The center will be co-directed by Sander Markx, MD, assistant professor of clinical psychiatry at Columbia’s Vagelos College of Physicians and Surgeons (VP&S) and director of the Center for Precision Neuropsychiatry at the New York State Psychiatric Institute; Steven A. Kushner, MD, PhD, professor of psychiatry at VP&S and a principal investigator at the New York State Psychiatric Institute; and Joseph Gogos, MD, PhD, professor of physiology and cellular biophysics, neuroscience, and psychiatry at VP&S and a principal investigator at Columbia’s Zuckerman Mind Brain Behavior Institute.

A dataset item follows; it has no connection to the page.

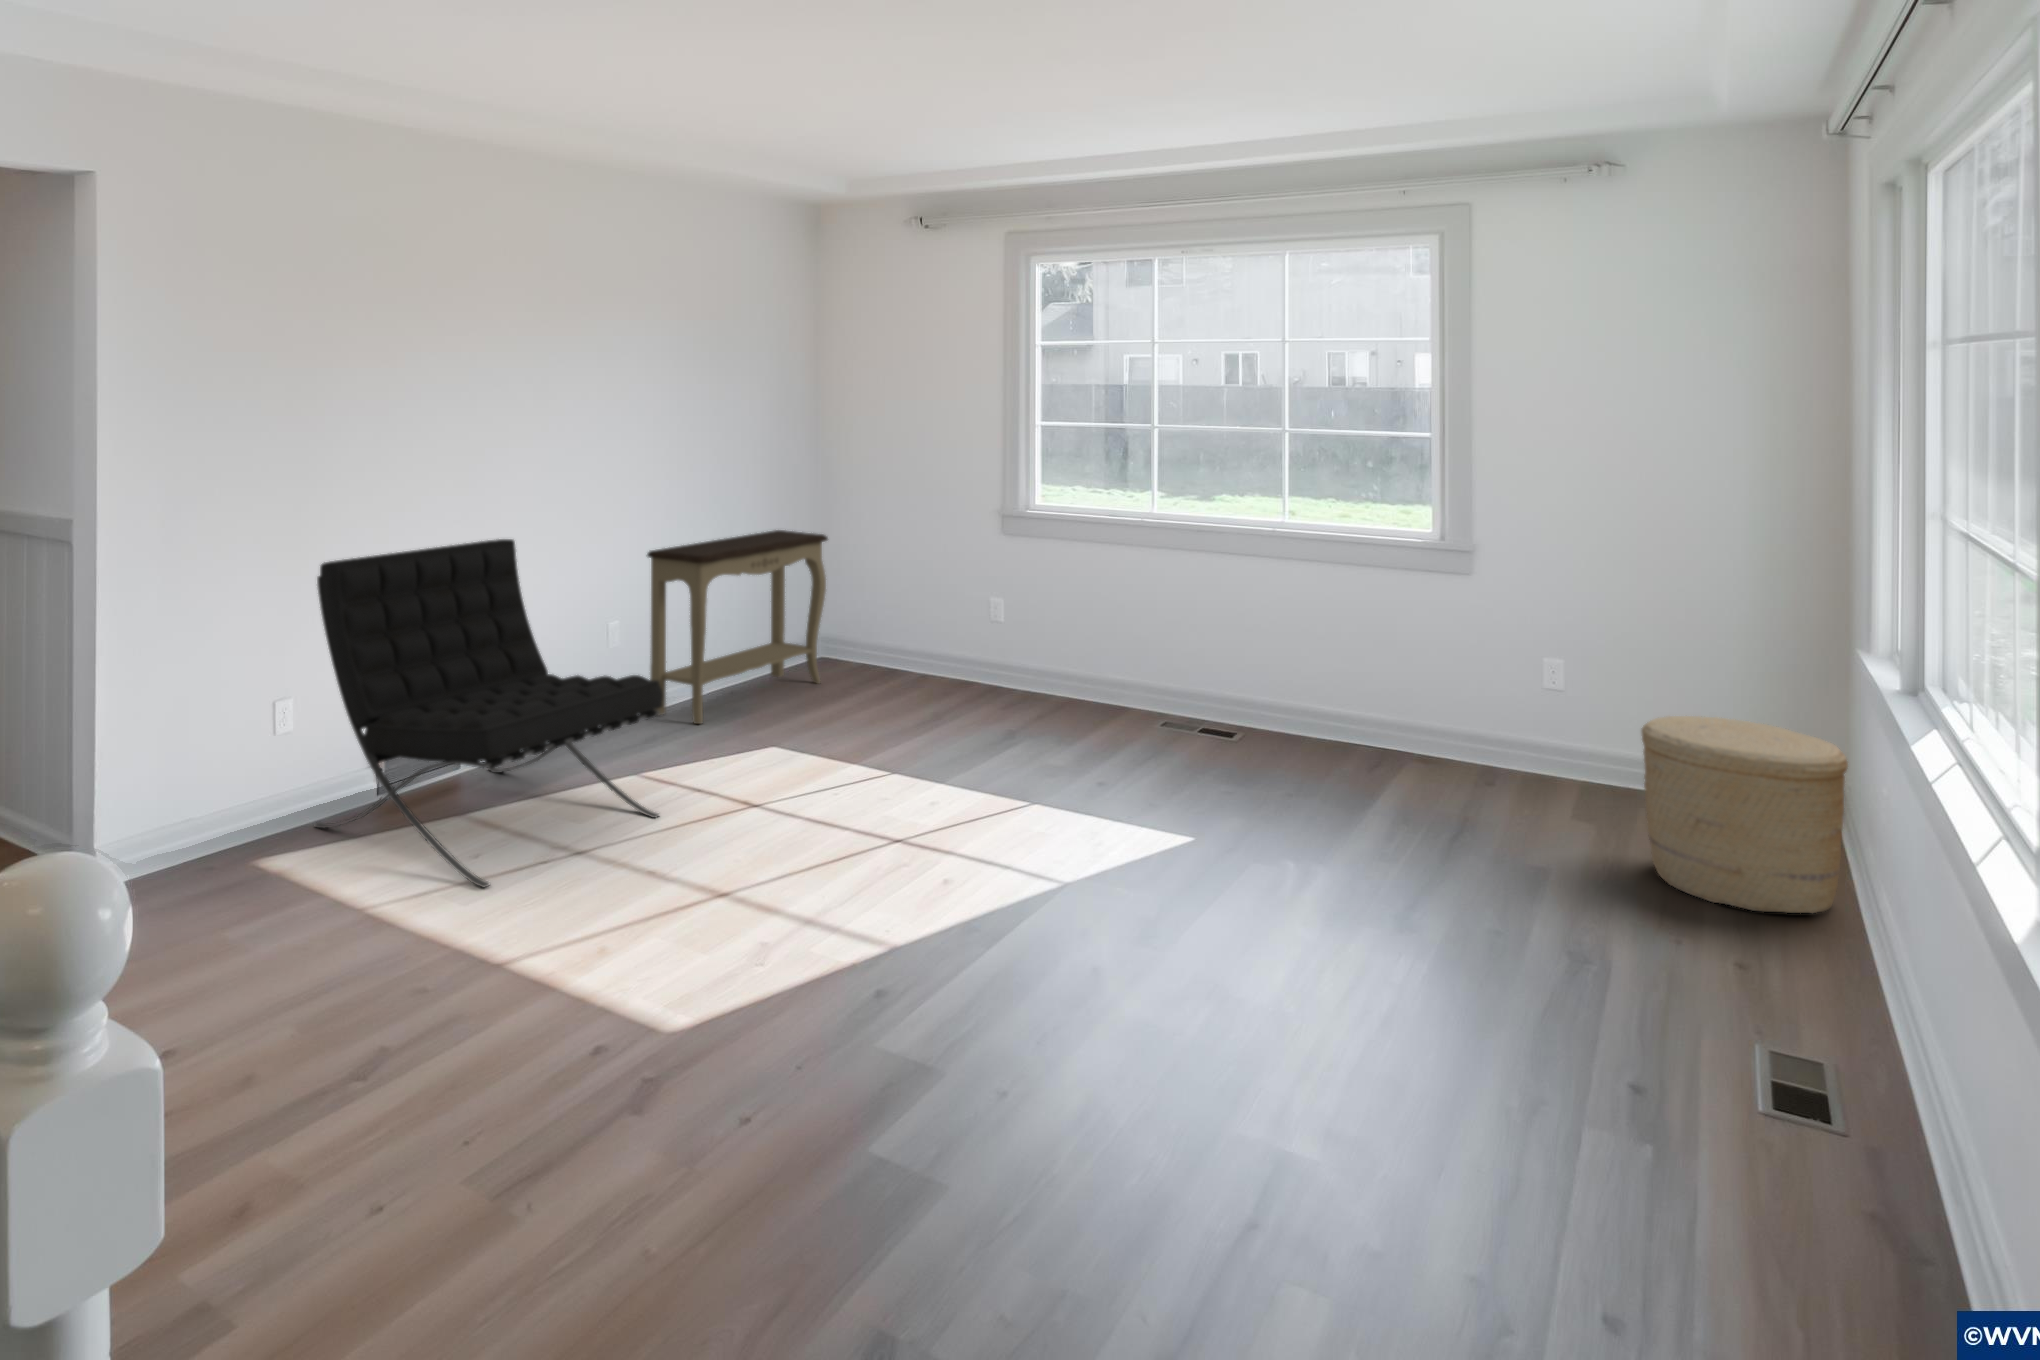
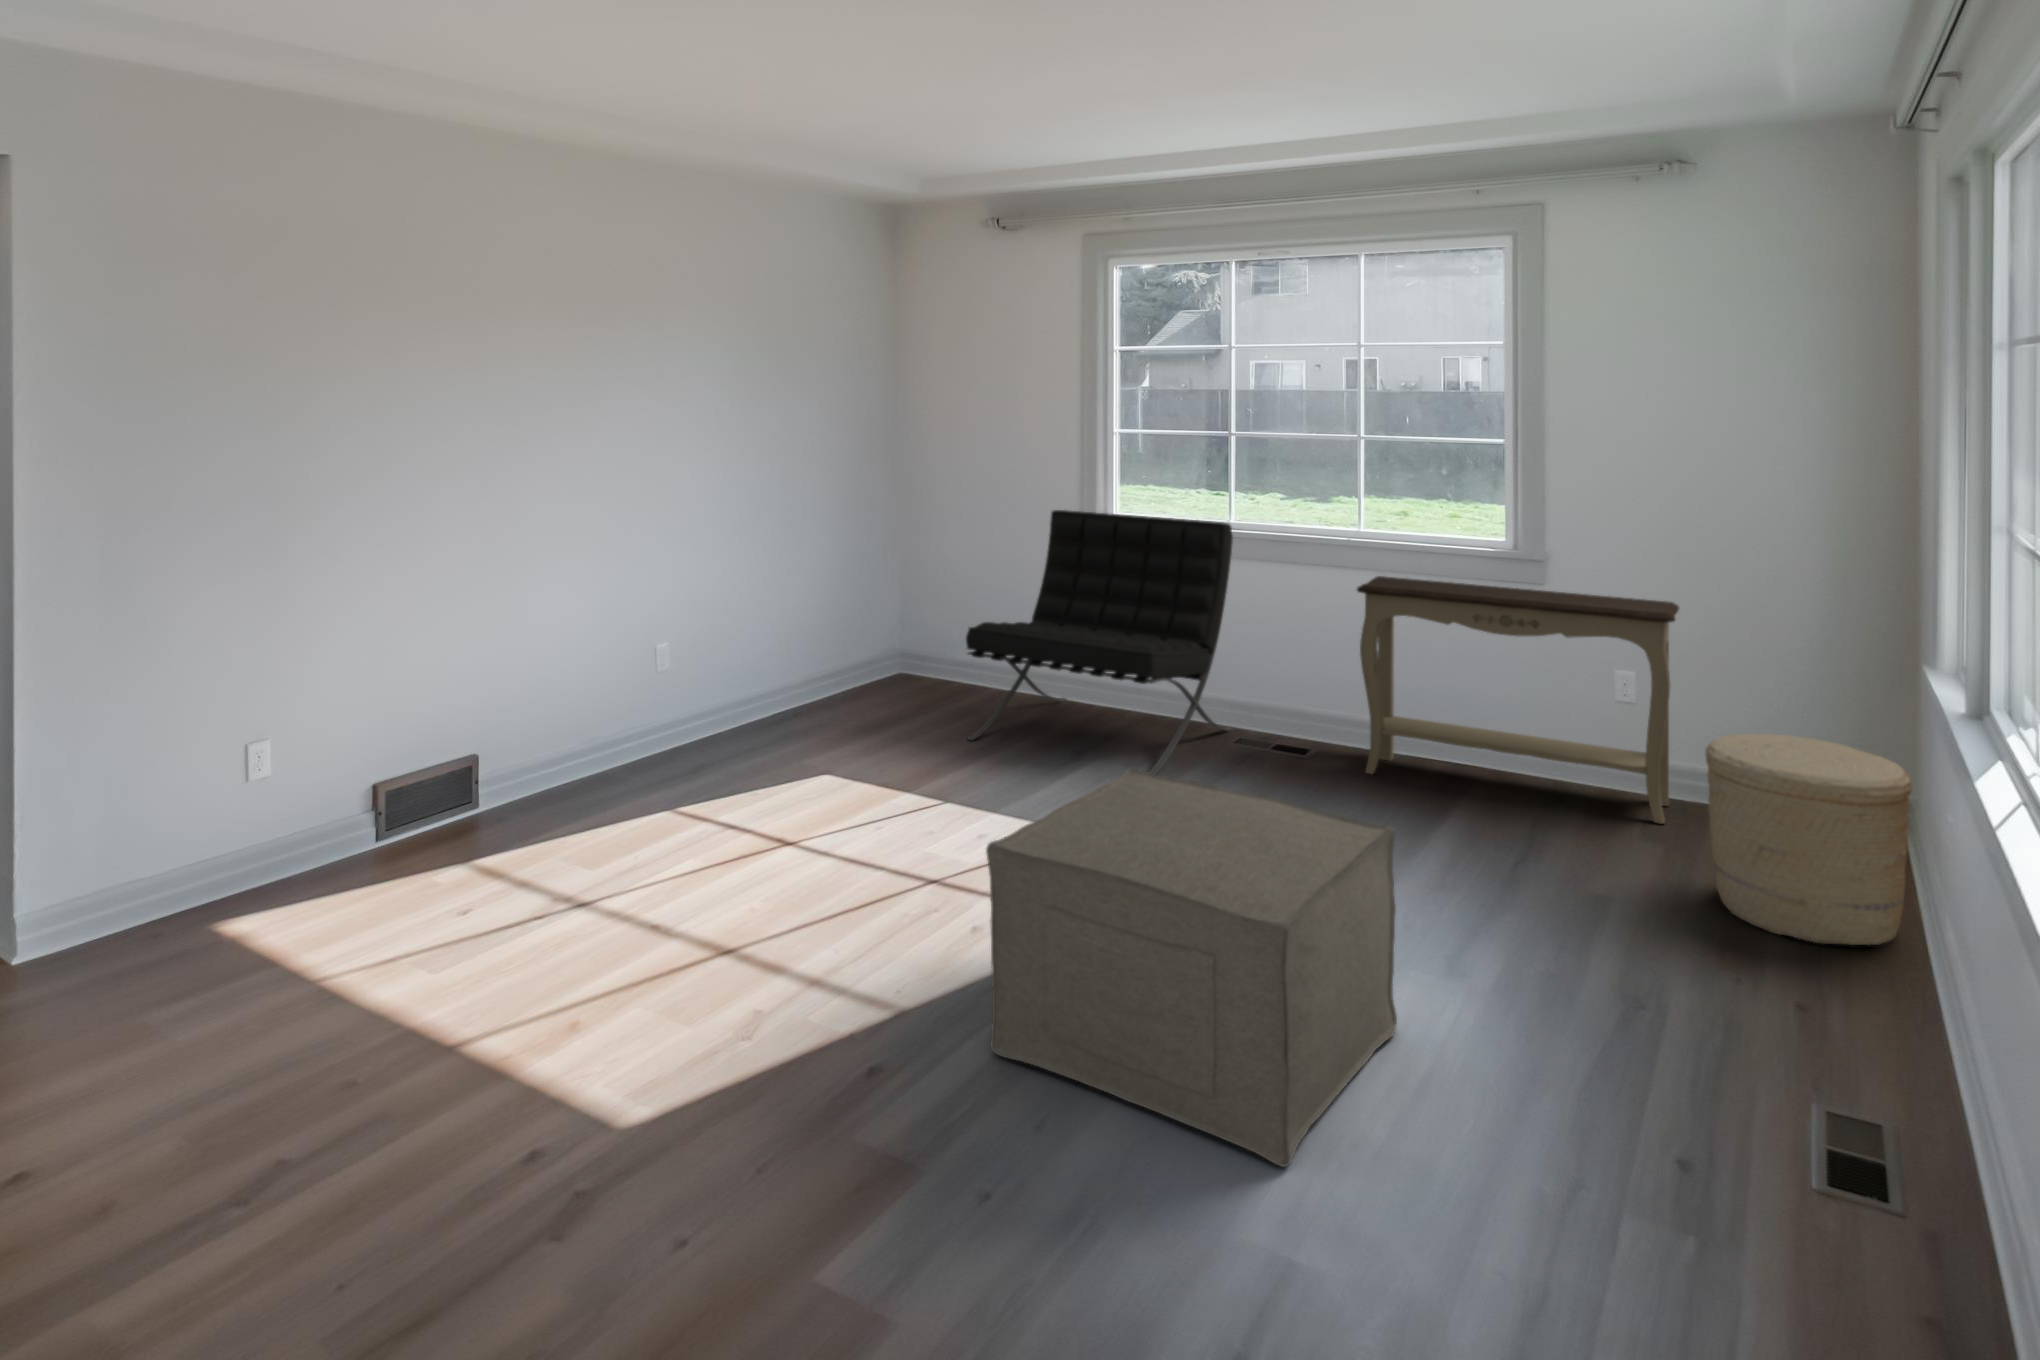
console table: present [647,530,828,724] -> present [1357,576,1679,824]
lounge chair: present [314,539,663,887] -> present [966,510,1233,775]
ottoman: none [978,735,1355,1075] -> present [986,769,1397,1167]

In a joint statement announcing the launch and their collective vision for the center, the co-directors said: “With this extraordinary support from SNF, we are poised to build on the accelerating progress in psychiatric genomics, neuroscience, artificial intelligence, and stem cell biology to revolutionize the treatment of mental illness. Through this new understanding, we are fundamentally committed to helping combat stigma and discrimination against people living with mental illness and realizing improved mental health care for all.”
One of the early major projects of the SNF Center is the Genomic Medicine for Mental Health Advancement (GeMMA) initiative, which is being conducted in collaboration with the New York Genome Center (NYGC).
“The GeMMA initiative will not only provide essential information for individual patients, it will also build upon and expand pioneering work at Columbia University central to establishing ‘causal’ relationships between genetic variation and brain function, which is a critical step in the development of new approaches to diagnosis, treatment, and prevention of mental illness,” said Tom Maniatis, PhD, director and CEO of the NYGC and professor of Biochemistry and Molecular Biophysics at Columbia.